We also return diagnostic FIR-related results — these are saved to disk to a file called ‘RUNWISEFIR…’. The outputs include:

<firR2> is the R2 of the FIR model for each run (X x Y x Z x run).

<firtcs> is the estimated FIR timecourse for each run (X x Y x Z x 1 x time x run). Note that the first time point is coincident with trial onset and the time points are at the sampling rate corresponding to <tr>.

<firavg> is the estimated FIR timecourse in each run (time x run). These are obtained by calculating the median timecourse across the “best” voxels (see opt.firpct).

<firgrandavg> is the average of <firavg> across runs (time x 1).

* FIGURES: *

If <outputdir> is set appropriately, we will generate a variety of useful figures and save them to disk. Note that if you provide your data in 3D format (e.g.

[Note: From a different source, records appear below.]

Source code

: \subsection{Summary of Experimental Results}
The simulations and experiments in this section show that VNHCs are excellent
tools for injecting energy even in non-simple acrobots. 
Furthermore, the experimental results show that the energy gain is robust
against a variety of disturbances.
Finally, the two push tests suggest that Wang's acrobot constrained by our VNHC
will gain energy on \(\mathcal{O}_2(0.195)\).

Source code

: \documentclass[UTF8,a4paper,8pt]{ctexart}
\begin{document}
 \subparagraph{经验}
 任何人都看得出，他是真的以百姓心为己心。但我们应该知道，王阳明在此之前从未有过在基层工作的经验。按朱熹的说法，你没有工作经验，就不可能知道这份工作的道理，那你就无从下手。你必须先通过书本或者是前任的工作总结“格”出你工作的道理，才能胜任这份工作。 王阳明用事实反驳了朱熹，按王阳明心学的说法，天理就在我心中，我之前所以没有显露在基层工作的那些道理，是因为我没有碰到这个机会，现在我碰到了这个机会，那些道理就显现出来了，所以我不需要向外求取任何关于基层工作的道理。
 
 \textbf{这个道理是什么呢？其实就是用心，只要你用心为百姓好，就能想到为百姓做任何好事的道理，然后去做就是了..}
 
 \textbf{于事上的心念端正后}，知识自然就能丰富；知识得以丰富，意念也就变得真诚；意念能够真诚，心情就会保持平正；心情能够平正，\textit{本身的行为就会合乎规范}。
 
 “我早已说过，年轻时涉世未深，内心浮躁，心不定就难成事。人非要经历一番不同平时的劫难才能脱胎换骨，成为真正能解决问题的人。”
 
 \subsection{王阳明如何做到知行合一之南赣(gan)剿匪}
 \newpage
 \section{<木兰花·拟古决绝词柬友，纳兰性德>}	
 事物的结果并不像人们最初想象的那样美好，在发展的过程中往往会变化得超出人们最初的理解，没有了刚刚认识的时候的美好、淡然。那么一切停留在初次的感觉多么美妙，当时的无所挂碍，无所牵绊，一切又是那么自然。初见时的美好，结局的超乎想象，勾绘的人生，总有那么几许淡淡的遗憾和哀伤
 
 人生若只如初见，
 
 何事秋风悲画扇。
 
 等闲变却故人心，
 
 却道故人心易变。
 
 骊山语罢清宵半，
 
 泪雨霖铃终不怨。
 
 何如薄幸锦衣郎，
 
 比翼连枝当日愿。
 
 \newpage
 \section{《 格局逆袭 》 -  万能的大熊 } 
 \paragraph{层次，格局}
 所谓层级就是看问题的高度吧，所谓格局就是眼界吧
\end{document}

X x Y x Z x T), we will be able to write out a number of additional useful slice inspections that you will not get if you provide your data in collapsed format (e.g. XYZ x T).

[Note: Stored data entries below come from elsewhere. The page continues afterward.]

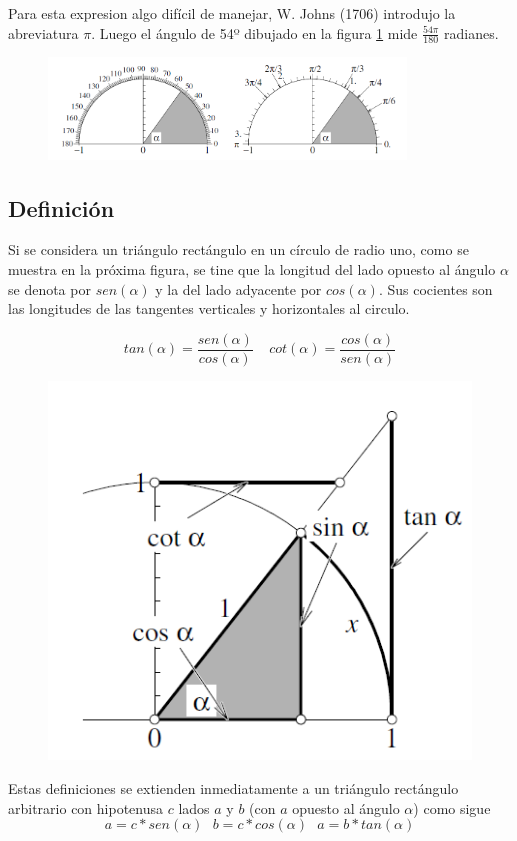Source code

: \documentclass[a4paper,10pt,BCOR10mm,oneside,headsepline]{scrbook}
\begin{document}
Para esta expresion algo difícil de manejar, W. Johns (1706) introdujo la abreviatura $\pi$. Luego el ángulo de 54º dibujado en la figura \ref{fig:ejemplo} mide $\frac{54\pi}{180}$ radianes.

\begin{figure}[h!]
  \centering
    \includegraphics[width=95mm]{grados.png}
  \label{fig:ejemplo}
\end{figure}

\subsection{Definición}

Si se considera un triángulo rectángulo en un círculo de radio uno, como se muestra en la próxima figura, se tine que la longitud del lado opuesto al ángulo $\alpha$ se denota por $sen(\alpha)$ y la del lado adyacente por $cos(\alpha)$. Sus cocientes son las longitudes de las tangentes verticales y horizontales al circulo. 


\[tan(\alpha)=\frac{sen(\alpha)}{cos(\alpha)} \ \ \ \ \ cot(\alpha)=\frac{cos(\alpha)}{sen(\alpha)}\]

\begin{figure}[h!]
\centering
    \includegraphics[width=0.35\linewidth]{trigonometria.png}
  \label{fig:ejemplo1}
\end{figure}






Estas definiciones se extienden inmediatamente a un triángulo rectángulo arbitrario con hipotenusa $c$ lados $a$ y $b$ (con $a$ opuesto al ángulo $\alpha$) como sigue 
\[ a=c*sen(\alpha)\ \ \ b=c*cos(\alpha) \ \ \
a=b*tan(\alpha) \]
\end{document}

betaviz_type[B,C,D].png - an image visualization of betas obtained under the type-B, type-C, and type-D models. The matrix dimensions are 1,000 voxels x trials. We choose 1,000 voxels equally spaced in descending order from the 100th to 75th percentiles of the R^2 values produced by the ONOFF model. The colormap is cmapsign4.m (blueish colors to black to reddish colors) from -X to X where X is the 99th percentile of the absolute value of the betas in the first model that is actually computed (typically, this will be the type-B model).

dmetric_type[B,C,D].png - a “deviation from zero” metric calculated based on the betas obtained under the type-B, type-C, and type-D models. We use a hot colormap ranging between the min and max of the values obtained for the first model that is computed (typically, this will be the type-B model).

FRACvalue.png - chosen fractional ridge regression value (copper colormap between 0 and 1)

HRFindex.png - 1-index of chosen HRF (jet colormap between 1 and the number of HRFs in the library)

meanvol.png - simply the mean across all data volumes

noisepool.png - voxels selected for the noise pool (white means selected)

onoffR2_vs_HRFindex.png - scatter plot of the R^2 of the ONOFF model against the chosen HRF index. All voxels are shown. A small amount of jitter is added to the HRF index in order to aid visibility.

onoffR2.png - R^2 of the ONOFF model (sqrt hot colormap between 0% and 100%)

onoffR2hist.png - depicts the finding of an automatic threshold on the ONOFF model R^2. This is used in determining the noise pool (but can be overridden by opt.brainR2).

pcvoxels.png - voxels used to summarize GLMdenoise cross-validation results (white means selected)

runwiseFIR_R2_runXX.png - for each run, the R^2 of the diagnostic FIR model (sqrt hot colormap between 0% and 100%)

runwiseFIR_R2_runavg.png - simply the average of the R^2 across runs

runwiseFIR.png - Upper left shows run-wise FIR estimates. The estimates reflect the mean FIR timecourse averaged across a set of “best” voxels (see opt.firpct). The mean of these mean FIR timecourses across runs is indicated by the thick red line. Upper right shows FIR amplitudes at the peak time observed in the grand mean timecourse (indicated by the dotted black line). Bottom left shows the HRFs in the library as colored lines and the “assumed HRF” as a thick black line. Note that these reflect any user-specified customization (as controlled via opt.hrftoassume and opt.hrflibrary).

runwiseFIR_summaryvoxels.png - the voxels that were used for runwiseFIR.png

typeD_R2_runXX.png - the R^2 of the final type-D model computed using data from individual runs (sqrt hot colormap between 0% and 100%)

typeD_R2.png - the R^2 of the final type-D model (using all data)

xvaltrend.png - shows the cross-validation performance for different numbers of GLMdenoise regressors. Note that the y-axis units are correct but not easy to interpret.